Movies

The Last Matinee (2021) | Review

There’s something creepy, in a meta-macabre sort of way, when a filmmaker sets a horror movie inside a multiplex. Fade to Black, Demons, and Popcorn are just a few I can name—but when those flicks were released, we didn’t have video-on-demand. It was certainly more effective when you were actually in the location, watching these midnight massacres splatter across the big screen before your eyes while the smell of popcorn floated on stale air. Still, The Last Matinee does a good job of recreating the feeling of that dark, public (read: vulnerable) place, even for those of us who sat on our sofas to watch it.

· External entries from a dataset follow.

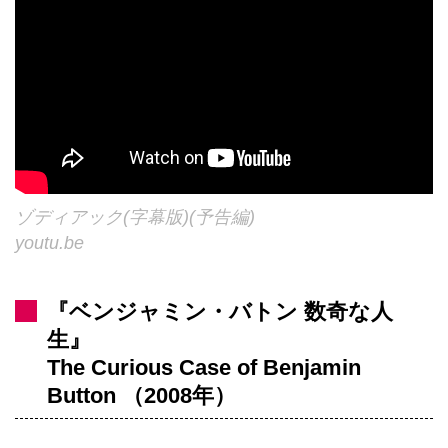
ゾディアック(字幕版)(予告編)
youtu.be
『ベンジャミン・バトン 数奇な人
生』
The Curious Case of Benjamin
Button （2008年）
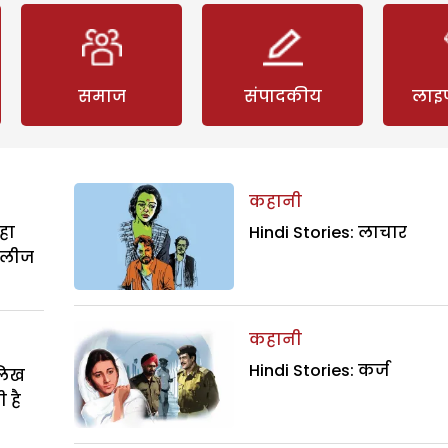
समाज
संपादकीय
लाइ
कहानी
हा
Hindi Stories: लाचार
िलीज
कहानी
Hindi Stories: कर्ज
ालिख
 है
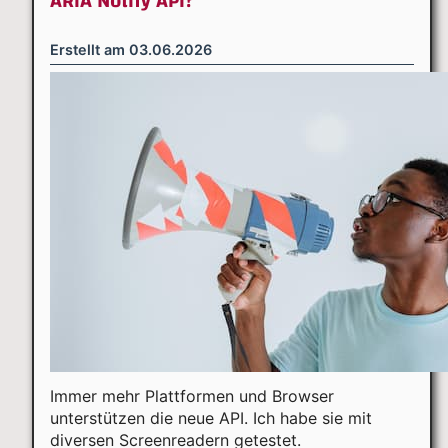
ARIA Notify API?
Erstellt am
03.06.2026
Immer mehr Plattformen und Browser
unterstützen die neue API. Ich habe sie mit
diversen Screenreadern getestet.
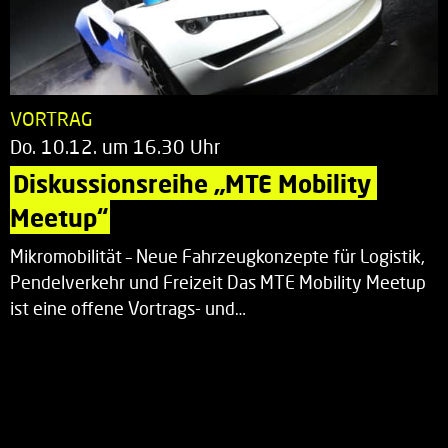
VORTRAG
Do. 10.12. um 16.30 Uhr
Diskussionsreihe „MTE Mobility 
Meetup“
Mikromobilität – Neue Fahrzeugkonzepte für Logistik,
Pendelverkehr und Freizeit Das MTE Mobility Meetup
ist eine offene Vortrags- und…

Set during a gloomy, rainy evening in 1993, The Last Matinee’s site is a past its prime grindhouse where the last movie of the late-night bill is about to start—it’s a gruesome horror story, naturally. As the action unfolds, we also get to see the “movie within a movie.” There are only a few patrons inside, and these include a grumpy old man (Julio Troisi), an impressionable young boy (Franco Duran), a randy couple on their first date (Patricia Porzio, Emanuel Sobre), a lone, perturbed young lady (Daiana Carigi), and a trio of unruly teens (Julieta Spinelli, Vladimir Knazevs, Bruno Salvatti). In the projection booth is levelheaded Ana (Luciana Grasso), a study-focused college student who is filling in for her ailing father, and floating from place to place is the usher who can’t stop hitting on her, Mauricio (Pedro Duarte).

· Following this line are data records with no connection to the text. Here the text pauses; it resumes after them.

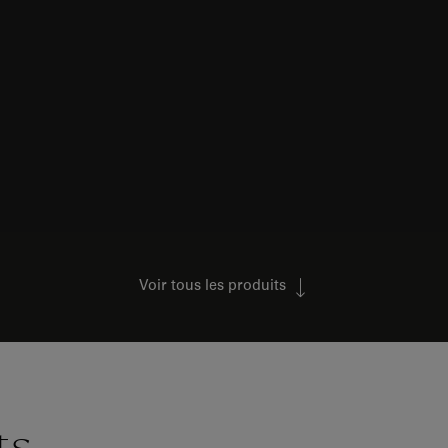
Voir tous les produits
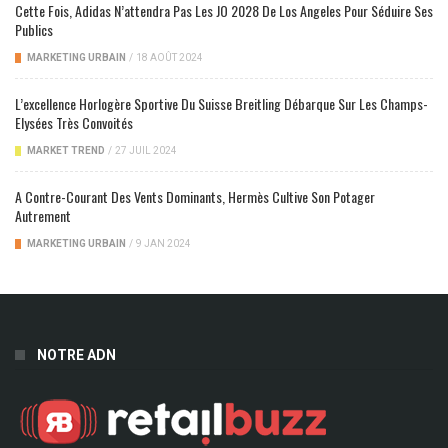
Cette Fois, Adidas N’attendra Pas Les JO 2028 De Los Angeles Pour Séduire Ses
Publics
MARKETING URBAIN
/
18 AOÛT 2024
L’excellence Horlogère Sportive Du Suisse Breitling Débarque Sur Les Champs-
Elysées Très Convoités
MARKET TREND
/
27 JUIL 2024
A Contre-Courant Des Vents Dominants, Hermès Cultive Son Potager
Autrement
MARKETING URBAIN
/
9 JAN 2024
NOTRE ADN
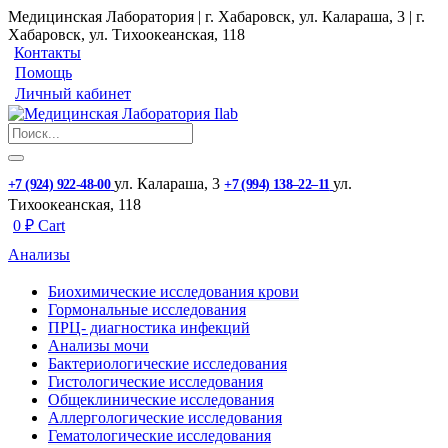
Медицинская Лаборатория | г. Хабаровск, ул. Калараша, 3 | г.
Хабаровск, ул. ​Тихоокеанская, 118
Контакты
Помощь
Личный кабинет
ул. ​Калараша, 3
ул. ​
+7 (924) 922-48-00
+7 (994) 138‒22‒11
Тихоокеанская, 118
0
₽
Cart
Анализы
Биохимические исследования крови
Гормональные исследования
ПРЦ- диагностика инфекций
Анализы мочи
Бактериологические исследования
Гистологические исследования
Общеклинические исследования
Аллергологические исследования
Гематологические исследования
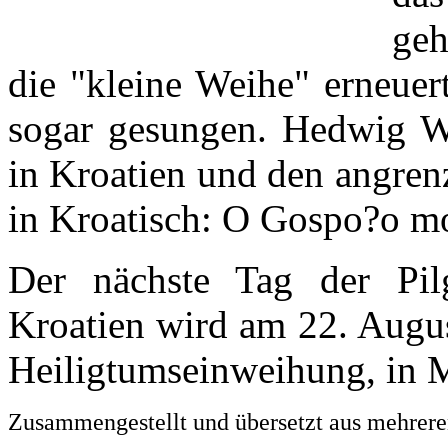
geh
die "kleine Weihe" erneuert
sogar gesungen. Hedwig Wei
in Kroatien und den angren
in Kroatisch: O Gospo?o m
Der nächste Tag der Pil
Kroatien wird am 22. Augus
Heiligtumseinweihung, in M
Zusammengestellt und übersetzt aus mehreren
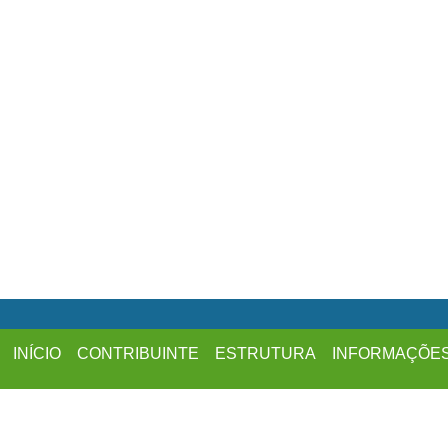
INÍCIO
CONTRIBUINTE
ESTRUTURA
INFORMAÇÕE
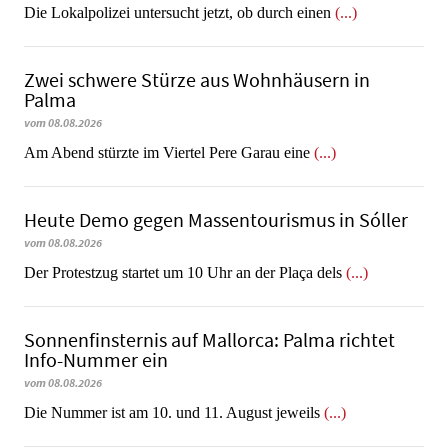
Die Lokalpolizei untersucht jetzt, ob durch einen
(...)
Zwei schwere Stürze aus Wohnhäusern in
Palma
vom 08.08.2026
Am Abend stürzte im Viertel Pere Garau eine
(...)
Heute Demo gegen Massentourismus in Sóller
vom 08.08.2026
Der Protestzug startet um 10 Uhr an der Plaça dels
(...)
Sonnenfinsternis auf Mallorca: Palma richtet
Info-Nummer ein
vom 08.08.2026
Die Nummer ist am 10. und 11. August jeweils
(...)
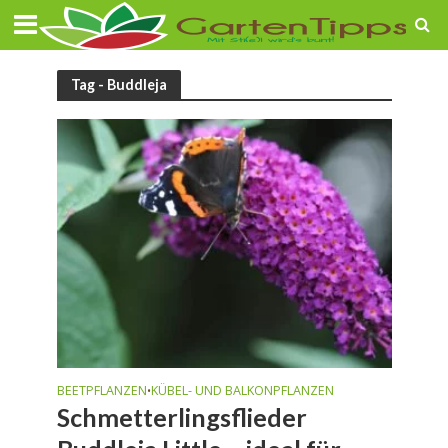
Tag - Buddleja
BEETPFLANZEN
KÜBEL- UND BALKONPFLANZEN
•
Schmetterlingsflieder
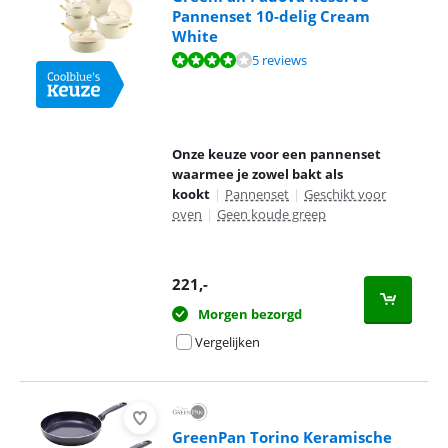
Pannenset 10-delig Cream
White
Beoordeling is 8,4 van de 10, gebaseerd op 5 reviews.
5 reviews
Onze keuze voor een pannenset
waarmee je zowel bakt als
kookt
|
Pannenset
|
Geschikt voor
oven
|
Geen koude greep
221
,-
Morgen bezorgd
Vergelijken
GreenPan Torino Keramische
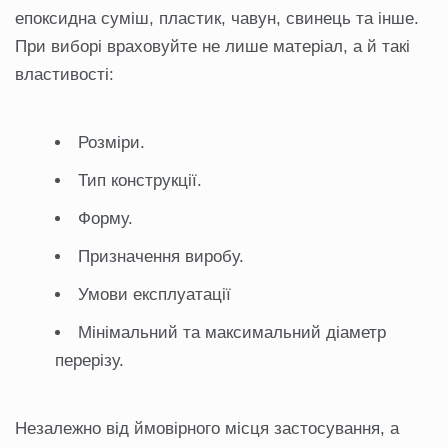
епоксидна суміш, пластик, чавун, свинець та інше.
При виборі враховуйте не лише матеріал, а й такі
властивості:
Розміри.
Тип конструкції.
Форму.
Призначення виробу.
Умови експлуатації
Мінімальний та максимальний діаметр
перерізу.
Незалежно від ймовірного місця застосування, а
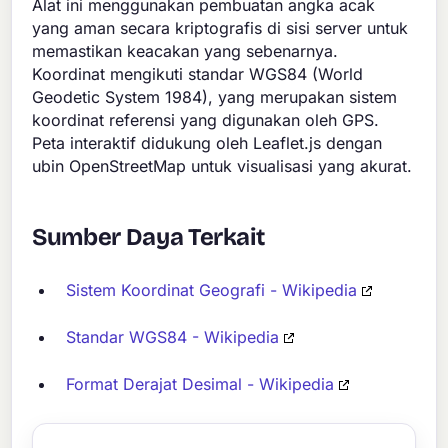
Alat ini menggunakan pembuatan angka acak
yang aman secara kriptografis di sisi server untuk
memastikan keacakan yang sebenarnya.
Koordinat mengikuti standar WGS84 (World
Geodetic System 1984), yang merupakan sistem
koordinat referensi yang digunakan oleh GPS.
Peta interaktif didukung oleh Leaflet.js dengan
ubin OpenStreetMap untuk visualisasi yang akurat.
Sumber Daya Terkait
Sistem Koordinat Geografi - Wikipedia
Standar WGS84 - Wikipedia
Format Derajat Desimal - Wikipedia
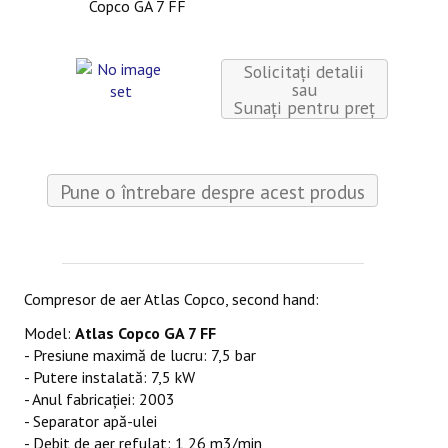
Copco GA 7 FF
CONTACT
Solicitați detalii
sau
Sunaţi pentru preţ
Pune o întrebare despre acest produs
Compresor de aer Atlas Copco, second hand:
Model:
Atlas Copco
GA
7 FF
-
Presiune
maximă
de lucru: 7,5
bar
- Putere
instalată
: 7,5 kW
- Anul
fabricației
: 2003
- Separator
apă
-ulei
- Debit de aer refulat: 1,26 m3/
min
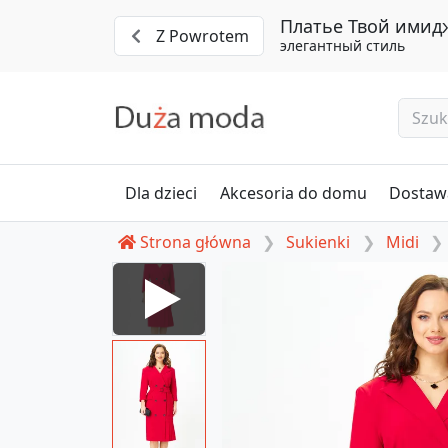
Платье Твой имидж
Z Powrotem
элегантный стиль
Dla dzieci
Akcesoria do domu
Dostawa
Strona główna
Sukienki
Midi
#2288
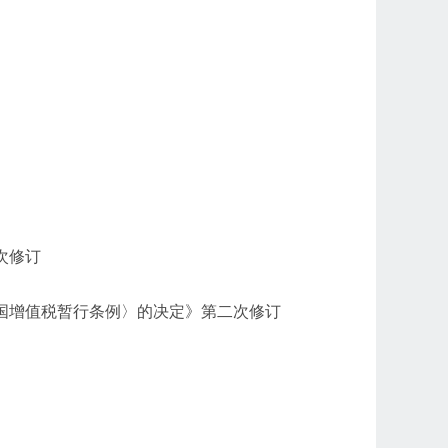
次修订
和国增值税暂行条例〉的决定》第二次修订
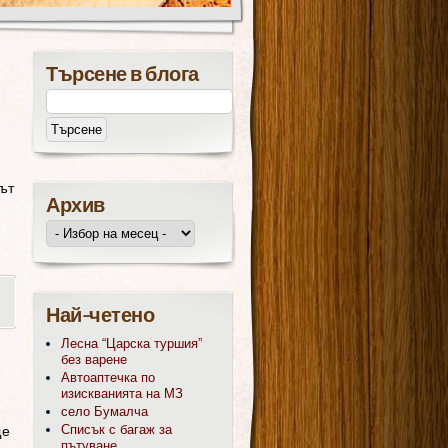
Търсене в блога
път
Архив
Най-четено
Лесна “Царска туршия”
без варене
Автоаптечка по
изискванията на МЗ
село Бумалча
Списък с багаж за
ще
пътуване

Uruguayan director Maxi Contenti reels out the horror slowly… too slowly, in my opinion, but those piercing moments between long, rather dull conversations between characters are, at least, quite effective. That is thanks in no small part to the visuals—the cinematography is rich and dreamy, while the blood and gore are realistic. Saturated primary colors and inky closeups of black leather gloves are nods to ‘70s and ‘80s Italian giallos, and while The Last Matinee is a retro slasher in regard to its kills (there’s a kiss that ends up a bit like the sex scene in Friday the 13th Part 2), the narrative lacks the goofy joy of those classics. There is, however, a bit of humor—too bad it’s the kind I don’t like (potty).

The trenchcoated killer wields a Fulci-esque M.O. –he’s known as “the Eye-Eater” and let’s just say you’ll never look at a jar of pickles the same way again. He arrives on the scene with a bag of tricks, and has had the foresight to lock everyone inside. When we finally do get a good gander at him, savvy horror viewers will see that he’s played by Ricardo Islas, a Uruguayan filmmaker who’s directed schlock horror dating back to the 1980s. In fact, it’s one of his more recent films, Frankenstein: Day of the Beast, that’s being projected to the doomed ticket-holders in The Last Matinee.

The actors do their best in underwritten roles, but “the Eye-Eater” is just a standard-issue creep who’s given no backstory and zero motivation—we don’t even know why he is targeting people inside a movie theater. The Last Matinee had potential and it is not a bad movie by any means, but it feels more like a stretched-out basic premise than a tight, fully-realized plot.